6. Invasion of the Terrapins
Maryland coach Brenda Frese assembled the No. 1 signing class in 2016, and three of those future Terps were named McDonald's All Americans. All three are dynamic scorers who know how to win. Destiny Slocum, a point guard from Idaho who will be representing the West, can score in bunches and then set up teammates for an encore. At No. 7, she's the top-ranked prospect in Maryland's class. Kaila Charles, a 5-11 wing from powerhouse Riverdale Baptist in Maryland who will play for the East team, is an explosive athlete who can beat a defender inside or out. Blair Watson of New Jersey joins Charles on the East squad. She's as smooth as can be on the perimeter.
7. Irish duo
Two Notre Dame-bound prospects, Erin Boley and Jackie Young, got the McDonald's call Sunday night.

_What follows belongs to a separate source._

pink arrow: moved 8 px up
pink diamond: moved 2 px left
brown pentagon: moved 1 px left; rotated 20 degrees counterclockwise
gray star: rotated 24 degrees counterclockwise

Both can score, score and score some more. Boley, a 6-2 forward and the No. 5 prospect in the country, is approaching the 3,000-point milestone at powerhouse Elizabethtown (Kentucky) and already has grabbed more than 1,000 rebounds.
Just last week, Young, a 5-11 guard and the No. 11 prospect in the country, became the all-time leading scorer in Indiana history, breaking the mark set by 2002 McDonald's All American Shanna Zolman. Young, who is superb off the dribble, has scored 3,086 points and counting. We should add that neither Boley nor Young is a stranger to winning. Boley will play for the East and Young will represent the West.
8. The long and short of it
Nancy Mulkey, a 6-9 center who is headed to Oklahoma, is the tallest of the 2016 McDonald's All Americans. But the No. 12 prospect in the nation brings a lot more than height. With supreme shot-blocking skills, Mulkey can change the game, especially on defense.
Crystal Dangerfield, a 5-6 point guard who is headed to Connecticut, is the shortest of the 2016 All Americans. On offense, Dangerfield stays in attack mode all game long. On defense, she's downright pesky. Sound familiar (hint: Moriah Jefferson)? Dangerfield, the No. 3 prospect in the country, is sure to be a crowd favorite in Chicago. She'll join Mulkey on the East squad.